• [SELECTED TEXT]:
How Ukranian-EU Dreaming Looks From Poland

For one prominent Polish columnist, all the European Union's panting for expansion to the East may lead it to choke on its own ambitions.

Border sign near the the Wielka Rawka mountain
Border sign near the the Wielka Rawka mountain
Jacek Żakowski

-Commentary-

WARSAW — “There can be no independent Poland without an independent Ukraine,” Polish activist and journalist Jerzy Giedroyc used to say. Though I fully agree, I must reject attempts to give this idea a broader meaning — in other words, that Polish national security depends on Ukraine’s accession to the European Union, or at least its sphere of influence.

I think this point of view is unrealistic and unhealthy for both Ukraine and Poland. As a matter of fact, it is representative more of imperial thinking than a serious approach to the sovereignty of our neighbor.

• [MATERIAL PROVIDED]:
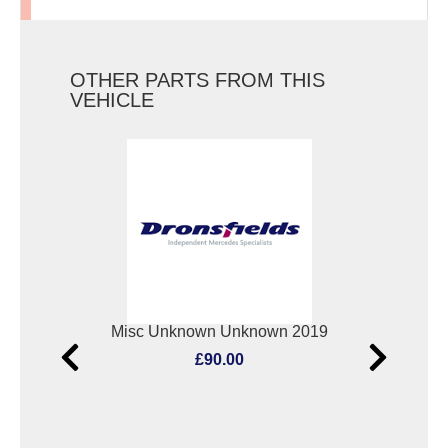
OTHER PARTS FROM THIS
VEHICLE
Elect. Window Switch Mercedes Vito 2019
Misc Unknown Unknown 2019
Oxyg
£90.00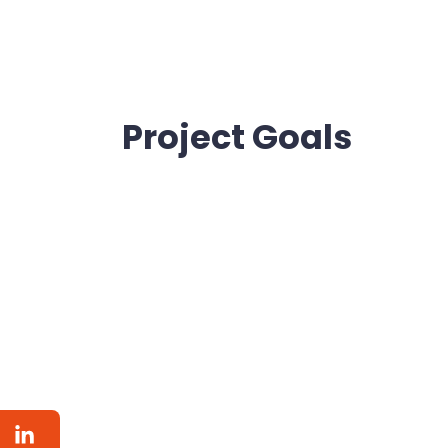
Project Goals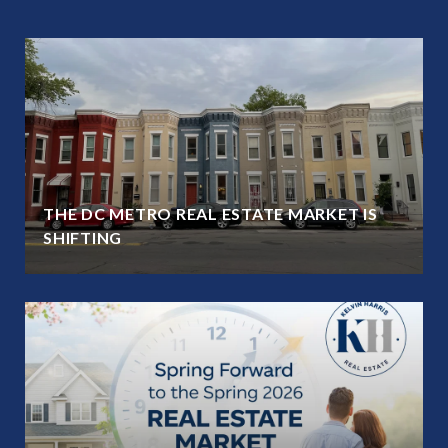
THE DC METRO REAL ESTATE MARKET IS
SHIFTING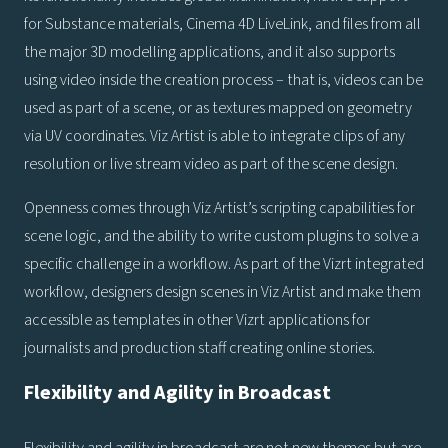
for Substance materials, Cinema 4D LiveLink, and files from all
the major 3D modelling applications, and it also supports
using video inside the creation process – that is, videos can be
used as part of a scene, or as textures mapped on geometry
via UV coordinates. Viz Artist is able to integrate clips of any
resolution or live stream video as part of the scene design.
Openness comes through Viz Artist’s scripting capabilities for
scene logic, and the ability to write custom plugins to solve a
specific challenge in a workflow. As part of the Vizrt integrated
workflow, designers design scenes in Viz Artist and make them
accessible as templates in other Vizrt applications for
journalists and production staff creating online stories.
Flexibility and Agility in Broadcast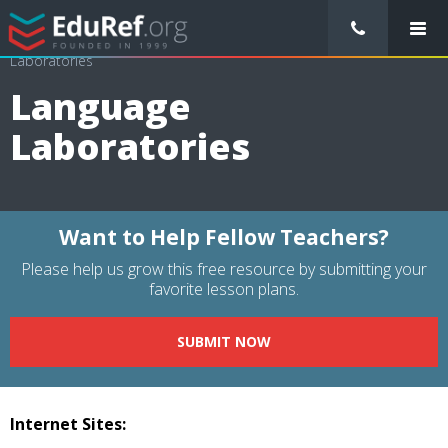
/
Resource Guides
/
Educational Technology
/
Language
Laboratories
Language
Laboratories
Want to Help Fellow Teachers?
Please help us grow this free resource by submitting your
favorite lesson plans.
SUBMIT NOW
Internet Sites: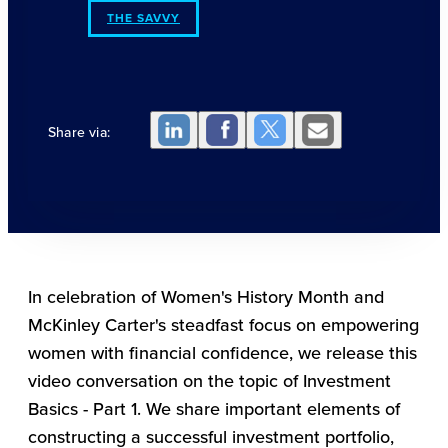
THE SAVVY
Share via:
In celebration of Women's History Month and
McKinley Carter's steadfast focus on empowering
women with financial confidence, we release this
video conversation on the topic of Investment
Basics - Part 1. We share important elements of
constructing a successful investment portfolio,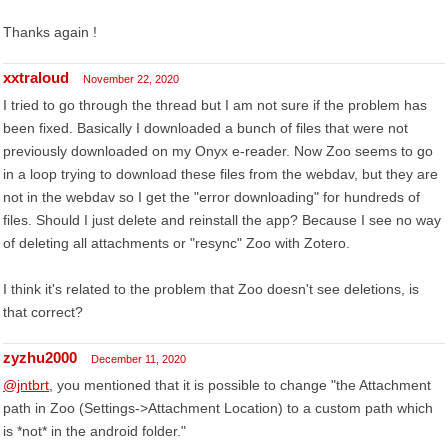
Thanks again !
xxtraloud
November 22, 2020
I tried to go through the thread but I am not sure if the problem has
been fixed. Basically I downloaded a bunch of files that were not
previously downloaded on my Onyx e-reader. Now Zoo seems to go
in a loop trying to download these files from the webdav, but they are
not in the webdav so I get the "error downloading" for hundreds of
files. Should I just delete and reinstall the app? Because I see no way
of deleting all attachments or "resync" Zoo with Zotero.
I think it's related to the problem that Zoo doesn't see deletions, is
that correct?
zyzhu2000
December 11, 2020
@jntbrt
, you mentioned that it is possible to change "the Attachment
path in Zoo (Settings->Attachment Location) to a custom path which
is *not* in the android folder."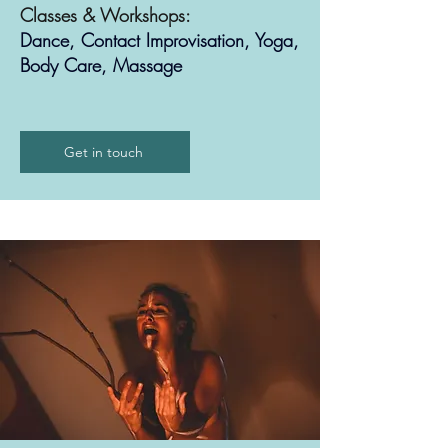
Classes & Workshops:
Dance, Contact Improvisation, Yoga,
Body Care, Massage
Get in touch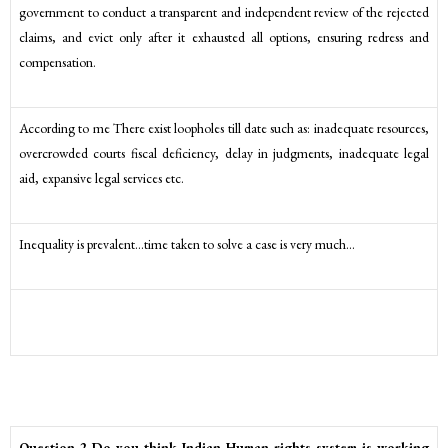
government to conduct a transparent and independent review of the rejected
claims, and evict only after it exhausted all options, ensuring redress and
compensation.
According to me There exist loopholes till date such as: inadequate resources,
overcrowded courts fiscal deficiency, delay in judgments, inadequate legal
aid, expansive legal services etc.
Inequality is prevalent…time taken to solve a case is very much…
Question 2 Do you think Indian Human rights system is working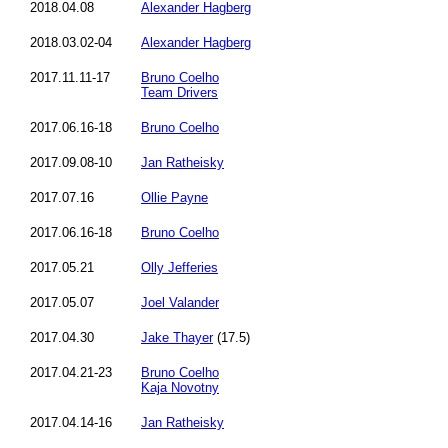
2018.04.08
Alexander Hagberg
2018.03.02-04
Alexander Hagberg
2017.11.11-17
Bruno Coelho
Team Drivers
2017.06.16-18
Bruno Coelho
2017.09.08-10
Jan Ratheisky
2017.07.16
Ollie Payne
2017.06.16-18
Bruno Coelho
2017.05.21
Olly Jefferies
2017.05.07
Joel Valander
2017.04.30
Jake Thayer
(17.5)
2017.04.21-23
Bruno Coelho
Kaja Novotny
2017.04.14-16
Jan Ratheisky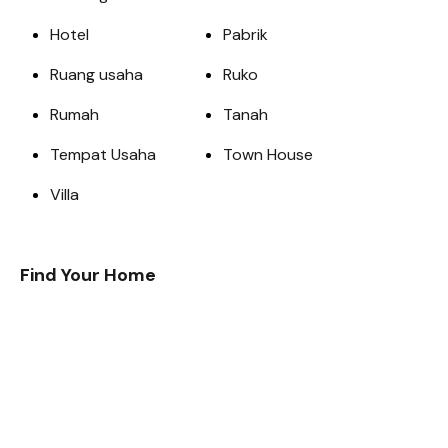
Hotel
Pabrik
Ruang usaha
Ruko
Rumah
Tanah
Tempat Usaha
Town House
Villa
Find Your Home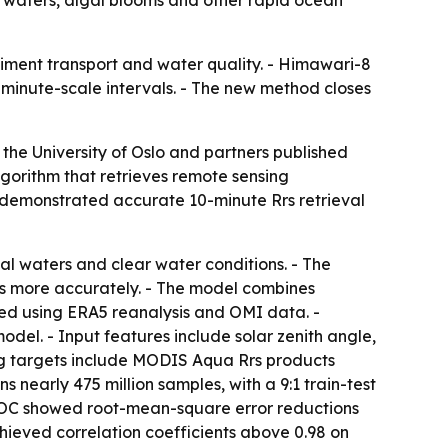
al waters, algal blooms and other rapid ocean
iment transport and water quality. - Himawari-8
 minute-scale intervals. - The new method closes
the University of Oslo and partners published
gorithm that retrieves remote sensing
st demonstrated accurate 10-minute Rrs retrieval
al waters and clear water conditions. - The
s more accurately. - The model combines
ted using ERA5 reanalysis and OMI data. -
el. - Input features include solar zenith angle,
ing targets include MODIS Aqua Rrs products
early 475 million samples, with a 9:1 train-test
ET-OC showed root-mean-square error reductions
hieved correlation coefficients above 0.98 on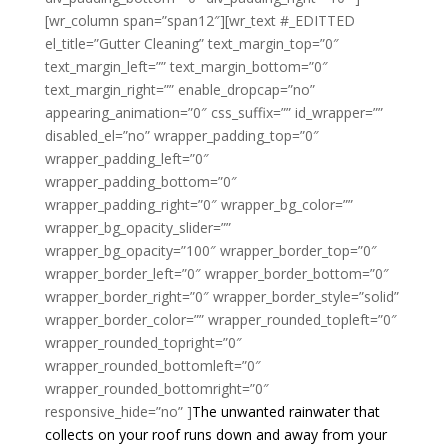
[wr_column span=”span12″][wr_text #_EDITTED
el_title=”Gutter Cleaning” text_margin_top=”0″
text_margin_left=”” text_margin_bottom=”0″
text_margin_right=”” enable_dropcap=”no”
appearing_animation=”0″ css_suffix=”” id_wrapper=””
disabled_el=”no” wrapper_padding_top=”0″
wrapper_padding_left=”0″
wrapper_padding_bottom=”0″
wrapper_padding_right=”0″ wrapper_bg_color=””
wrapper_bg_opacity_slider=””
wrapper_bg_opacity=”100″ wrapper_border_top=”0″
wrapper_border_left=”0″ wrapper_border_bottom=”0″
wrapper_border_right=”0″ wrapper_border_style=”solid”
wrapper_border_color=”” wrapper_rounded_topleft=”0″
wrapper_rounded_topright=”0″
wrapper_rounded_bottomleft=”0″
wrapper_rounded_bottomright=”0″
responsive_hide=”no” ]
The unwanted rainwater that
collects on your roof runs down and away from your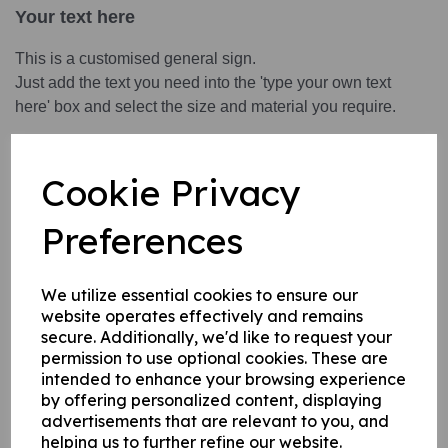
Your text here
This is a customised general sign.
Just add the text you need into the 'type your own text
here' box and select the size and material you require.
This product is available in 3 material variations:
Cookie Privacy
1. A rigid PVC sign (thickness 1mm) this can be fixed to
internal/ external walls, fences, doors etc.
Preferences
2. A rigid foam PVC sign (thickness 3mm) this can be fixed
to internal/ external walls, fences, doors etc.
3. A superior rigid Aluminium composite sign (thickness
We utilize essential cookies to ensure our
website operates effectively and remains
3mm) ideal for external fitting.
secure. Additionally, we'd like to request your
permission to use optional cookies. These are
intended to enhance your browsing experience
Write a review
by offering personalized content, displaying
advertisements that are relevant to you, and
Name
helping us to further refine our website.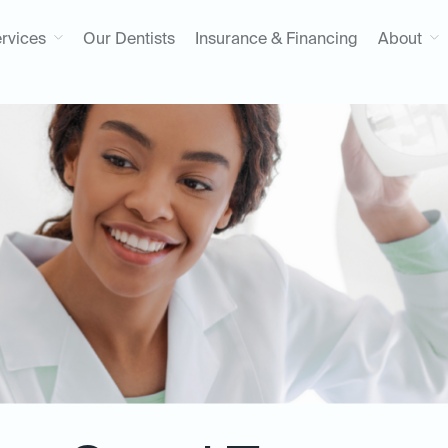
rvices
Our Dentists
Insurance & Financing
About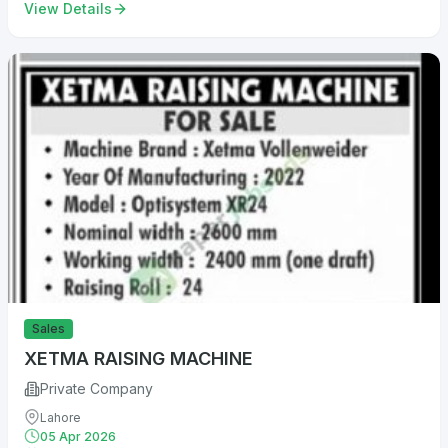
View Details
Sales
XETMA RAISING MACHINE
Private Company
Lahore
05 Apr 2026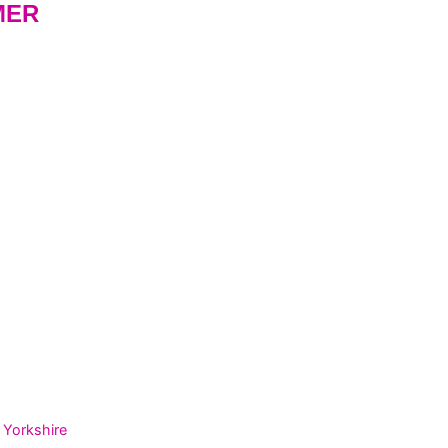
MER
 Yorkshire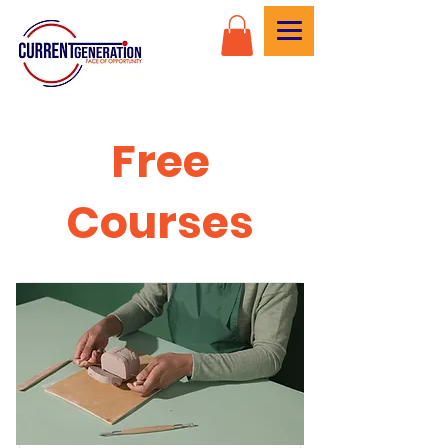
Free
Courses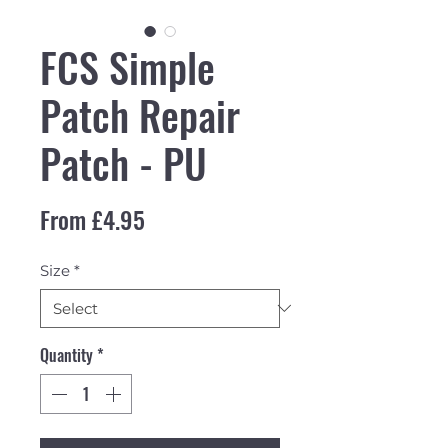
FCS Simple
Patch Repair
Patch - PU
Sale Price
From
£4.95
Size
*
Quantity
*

• [ACTIVITY]:
Return the passage of the Polish commentary that begins with the words containing "How Ukranian-EU Dreaming" and ends with "sphere of influence.", copied exactly. The data has no connection to the Polish commentary.

• [OUTPUT]:
How Ukranian-EU Dreaming Looks From Poland

For one prominent Polish columnist, all the European Union's panting for expansion to the East may lead it to choke on its own ambitions.

Border sign near the the Wielka Rawka mountain
Border sign near the the Wielka Rawka mountain
Jacek Żakowski

-Commentary-

WARSAW — “There can be no independent Poland without an independent Ukraine,” Polish activist and journalist Jerzy Giedroyc used to say. Though I fully agree, I must reject attempts to give this idea a broader meaning — in other words, that Polish national security depends on Ukraine’s accession to the European Union, or at least its sphere of influence.